Extracted text:
Ankara rejected the truce, but has since undertaken a number of steps to improve cultural rights for its Kurdish minority, such as broadcasts and education in their mother tongue, as it strives to join the European Union.

Fighting in the region has been only sporadic over the past few years, but has picked up over the past few weeks.


2. - AP - "Kurds Attack Turkish Town, Curfew Called":

ISTANBUL / 14 June 2004 / by Selcakn Hacaoglu

Suspected Kurdish rebels killed three security guards in an overnight attack in southern Turkey, the latest in a string of attacks since separatists ended a five-year cease-fire earlier this month.

The government-hired guards were killed in a village in Hatay province, about 440 miles southeast of the capital, Ankara, Hatay Gov. Abdulkadir Sari told the Anatolia news agency.

Sari said the men were guarding a crew that was building a road when the rebels opened fire. Another guard was injured and a bulldozer operator was shot in the knee, he said. An operation was under way to capture the rebels, he said, but provided no details.

On Sunday, rebels launched a rocket attack on a military officers' club in the southeastern city of Bingol, and troops killed two rebels in the ensuing clash. The Turkish military imposed an overnight curfew in the area.

Two soldiers were killed Saturday when their vehicle was attacked in nearby Tunceli province.

Kurds make up about 20 percent of Turkey's 68 million people, but are not officially recognized as a minority. Kurdish rebels fought a 15-year war for autonomy in Turkey's predominantly Kurdish southeast before declaring the cease-fire in 1999, shortly after the capture of rebel leader Abdullah Ocalan. Some 37,000 people were killed in the fighting.

What to do:
**1.** In the news report on Kurdish rebel attacks in Turkey, rewrite the paragraph that begins "Sari said the men were guarding" as a short bulleted list that keeps its main facts.
**2.** Carry on the news report on Kurdish rebel attacks in Turkey, picking up right after its last sentence.

Source data:

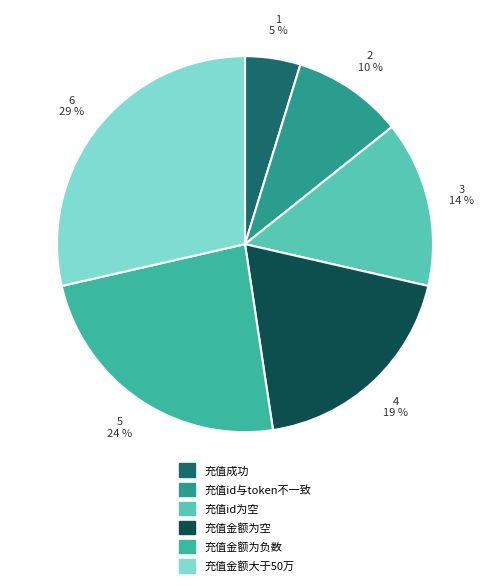

The 充值金额大于50万 slice represents 29% of the pie. True or false?

True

Answers in order:
**1.**
- The guards were protecting a road-building crew when the rebels opened fire.
- Another guard was injured, and a bulldozer operator was shot in the knee.
- An operation to capture the rebels was under way, but Sari gave no details.

**2.**
Under pressure from the European Union, which Turkey wants to join, Turkey recently granted the right for Kurdish-language broadcasts and is allowing private schools to teach the language.

On Sunday, more than 20,000 demonstrated for peace in Diyarbakir, the largest city in the southeast. Former lawmaker Leyla Zana, a Kurdish activist who was recently freed from prison, urged the rebels to resume the truce.


3. - AFP - "Freed Turkish Kurd urges rebels to reinstate truce":

DIYARBAKIR / 13 June 2004

Kurdish activist Leyla Zana returned home to a hero's welcome Sunday after being released from a decade behind bars, telling tens of thousands of supporters that Turkey's separatist Kurds should reinstate a longstanding truce they broke two weeks ago.

"We have shown our patience for centuries. If we have to show even more patience and self-denial we will," she told her supporters in Diyarbakir, the main city in the Kurdish-majority southeast of the country.

She was answered by a cheering crowd waving banners in the red, yellow and green colors of the Kurdish movement and placards in Kurdish, which only last week was allowed on state radio and television.

"Above all, I am a mother, and I consider your children to be my children. I am one of those who think that from now on the youth of this country should not die any more," she said. And she called on the United States and Britain to help prevent Turkey from becoming "another Palestine, another Lebanon."

Zana, 43, spoke in Kurdish and Turkish from the open back of a bus flanked by three other activists and former legislators like her, all jailed in 1994 for 15 years on charges of collaborating with separatist Kurdish rebels and released Wednesday pending an appeal.

The reprieve for Zana, Hatip Dicle, Selim Sadak and Orhan Dogan was a surprise twist in one of the most politically charged cases in EU-hopeful Turkey, now under scrutiny to implement promised reforms and reverse its shaky human rights record.

The four are seen as prisoners of conscience in the European Union, whose European Parliament awarded its Sakharov prize for human rights to imprisoned Zana in 1995.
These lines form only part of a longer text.